One I’ll never wake up from.

But, going through hell with him seemed more comfortable than numbly living in the village- alone. 

No matter how terrible Deidara made things seem, or how worse the situation became because of him, he always made things better; just by being there. Because he was Deidara. Simply for existing. 

It was a perfect contradiction that made terrible sense. 

~        ~        ~

“Bliss,” Sakura sighed, “there’s someone downstairs for you.” I absent mindedly nodded, stuffing more food into my mouth. I had been blankly staring at the television screen, barely registering the flickering light. My mind was blank, and my eyes unseeing. 

“Now, Bliss.” The pinkette growled, putting authority behind her stern voice. Still, I paid no mind to her, putting whatever was in my lap, into my mouth. 

Sakura sighed, clicking of the TV. The girl forced my chin to point towards her, emerald eyes staring down at me, having been soaked in concern. “Don’t eat the remote, Bliss.” She sounded defeated as she removed the device from between my teeth, acting as if she had been talking to a small child. 

And, I felt like one. 

The way I was, so ignorant and unprepared for the outside world; how truly defenseless I was. And, as Sakura had said, easily victimized by the horrors of television- whatever that meant. 

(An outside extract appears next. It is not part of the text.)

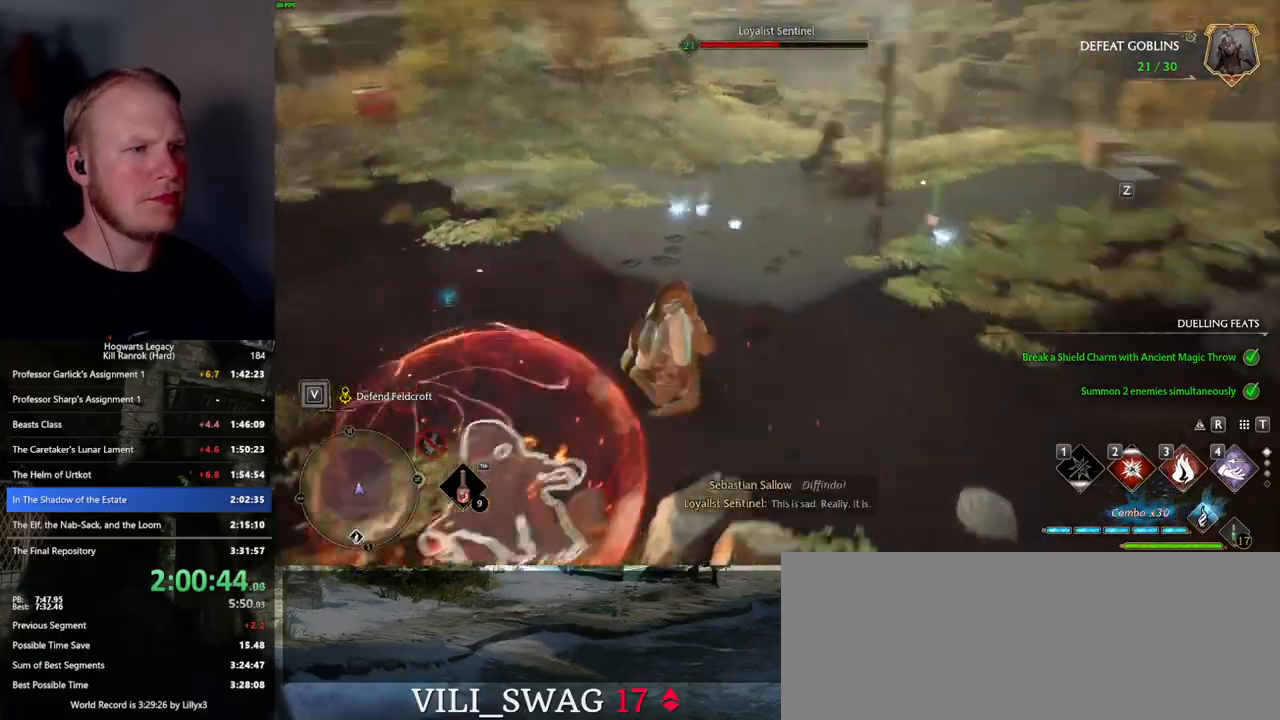
{"keys": ["3"], "mouse": [], "events": [[200, "w", "up"], [317, "3", "down"], [417, "3", "up"], [484, "3", "down"]]}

“Now, come downstairs. There’s someone waiting for you.”

“Who?”

The pinkette gave me a sly smile, placing her hand on my lower back as she escorted me out of the room. And, even though she had hardly put any pressure behind her small push, I could tell she was strong. Not as strong as Deidara. But, still, stronger than I could ever hope to be. 

I shivered as I remembered the male, his drunken gaze still etched into my mind. The way he held me across his chest, not once letting up on his firm hold. I knew it was probably the alcohol that made him do it. But, for once, Deidara had been acting like the man I was so accustomed to in my nice guy fantasies. 

If I had liked him, before, then I was completely invested in him, now. 

~          ~         ~

My body froze. I could still feel Sakura’s gentle pushing as she tried to direct me to the kitchen, but I couldn’t move. 

It was like my body had stopped listening to my brain- did it shut down? - making it hard to even get air to my lungs. How did one breathe? Walk? Talk? I didn’t know. 

I couldn’t think of how to even remember. 

All I knew was that hair. 

That goddamn fluorescent orange colored hair, still only reaching her shoulders; differing from my hip-long auburn tresses. Where her skin had been softly kissed by the sun, mine had been avoided, bearing the color of a paste. 

The only thing that had ever been the same between this woman and I had been our eyes. The very same eyes Deidara had said he liked. 

Almost as if she had sensed our presences, the woman turned, her thin lips pulling into what I guessed was supposed to be a smile. And, if it didn’t look as if it were physically harming her, I would have believed it to be so. 

As our gazes interlocked, I realized I didn’t know how I was supposed to feel. How does she feel?

Should I have been happy? Pained? Remorseful? Angry?

Did she feel comforted? Troubled? Guilty?

I mean, it wasn’t everyday a mother left their sick child to fend for themselves. 

!~*~*~*~!

I hope this story isn’t getting predictable oh. I would crey. And I’m really hungry. What does this have to do with anything, you ask? Nothing. I’m just hungry. Oops.